EXERCISE INSTRUCTIONS = From top to bottom, restate the entries below word for word.

GIVEN RECORDS =
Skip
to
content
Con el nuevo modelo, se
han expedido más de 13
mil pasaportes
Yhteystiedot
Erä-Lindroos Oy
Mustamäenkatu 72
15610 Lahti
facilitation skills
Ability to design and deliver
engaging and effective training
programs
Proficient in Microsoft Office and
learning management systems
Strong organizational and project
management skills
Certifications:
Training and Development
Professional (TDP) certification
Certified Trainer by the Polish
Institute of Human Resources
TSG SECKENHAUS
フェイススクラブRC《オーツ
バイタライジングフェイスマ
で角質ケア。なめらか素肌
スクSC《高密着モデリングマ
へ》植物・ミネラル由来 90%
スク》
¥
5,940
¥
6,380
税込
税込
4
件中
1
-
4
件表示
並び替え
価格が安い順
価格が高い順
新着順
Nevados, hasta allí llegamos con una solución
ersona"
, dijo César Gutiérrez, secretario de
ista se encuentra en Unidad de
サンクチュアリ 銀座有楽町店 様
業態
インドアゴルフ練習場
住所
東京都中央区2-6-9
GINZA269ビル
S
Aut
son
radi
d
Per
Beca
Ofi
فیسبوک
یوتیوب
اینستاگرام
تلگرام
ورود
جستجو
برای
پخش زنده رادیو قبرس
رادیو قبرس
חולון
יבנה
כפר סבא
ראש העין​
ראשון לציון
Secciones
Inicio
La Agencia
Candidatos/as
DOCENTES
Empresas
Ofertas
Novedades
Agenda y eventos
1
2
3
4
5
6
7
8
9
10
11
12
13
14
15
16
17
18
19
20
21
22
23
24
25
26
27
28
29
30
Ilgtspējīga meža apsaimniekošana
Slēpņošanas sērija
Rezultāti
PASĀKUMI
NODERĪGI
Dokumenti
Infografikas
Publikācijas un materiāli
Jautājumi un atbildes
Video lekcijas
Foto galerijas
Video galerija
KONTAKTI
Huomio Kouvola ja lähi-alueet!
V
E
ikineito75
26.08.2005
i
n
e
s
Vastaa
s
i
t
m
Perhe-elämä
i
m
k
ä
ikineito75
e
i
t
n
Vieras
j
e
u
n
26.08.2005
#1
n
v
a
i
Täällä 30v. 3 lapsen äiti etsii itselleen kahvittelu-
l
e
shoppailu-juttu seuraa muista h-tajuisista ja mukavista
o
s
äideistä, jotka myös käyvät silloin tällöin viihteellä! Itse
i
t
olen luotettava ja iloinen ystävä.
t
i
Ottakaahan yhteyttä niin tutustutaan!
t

TASK RESULT =
Skip
to
content
Con el nuevo modelo, se
han expedido más de 13
mil pasaportes
Yhteystiedot
Erä-Lindroos Oy
Mustamäenkatu 72
15610 Lahti
facilitation skills
Ability to design and deliver
engaging and effective training
programs
Proficient in Microsoft Office and
learning management systems
Strong organizational and project
management skills
Certifications:
Training and Development
Professional (TDP) certification
Certified Trainer by the Polish
Institute of Human Resources
TSG SECKENHAUS
フェイススクラブRC《オーツ
バイタライジングフェイスマ
で角質ケア。なめらか素肌
スクSC《高密着モデリングマ
へ》植物・ミネラル由来 90%
スク》
¥
5,940
¥
6,380
税込
税込
4
件中
1
-
4
件表示
並び替え
価格が安い順
価格が高い順
新着順
Nevados, hasta allí llegamos con una solución
ersona"
, dijo César Gutiérrez, secretario de
ista se encuentra en Unidad de
サンクチュアリ 銀座有楽町店 様
業態
インドアゴルフ練習場
住所
東京都中央区2-6-9
GINZA269ビル
S
Aut
son
radi
d
Per
Beca
Ofi
فیسبوک
یوتیوب
اینستاگرام
تلگرام
ورود
جستجو
برای
پخش زنده رادیو قبرس
رادیو قبرس
חולון
יבנה
כפר סבא
ראש העין​
ראשון לציון
Secciones
Inicio
La Agencia
Candidatos/as
DOCENTES
Empresas
Ofertas
Novedades
Agenda y eventos
1
2
3
4
5
6
7
8
9
10
11
12
13
14
15
16
17
18
19
20
21
22
23
24
25
26
27
28
29
30
Ilgtspējīga meža apsaimniekošana
Slēpņošanas sērija
Rezultāti
PASĀKUMI
NODERĪGI
Dokumenti
Infografikas
Publikācijas un materiāli
Jautājumi un atbildes
Video lekcijas
Foto galerijas
Video galerija
KONTAKTI
Huomio Kouvola ja lähi-alueet!
V
E
ikineito75
26.08.2005
i
n
e
s
Vastaa
s
i
t
m
Perhe-elämä
i
m
k
ä
ikineito75
e
i
t
n
Vieras
j
e
u
n
26.08.2005
#1
n
v
a
i
Täällä 30v. 3 lapsen äiti etsii itselleen kahvittelu-
l
e
shoppailu-juttu seuraa muista h-tajuisista ja mukavista
o
s
äideistä, jotka myös käyvät silloin tällöin viihteellä! Itse
i
t
olen luotettava ja iloinen ystävä.
t
i
Ottakaahan yhteyttä niin tutustutaan!
t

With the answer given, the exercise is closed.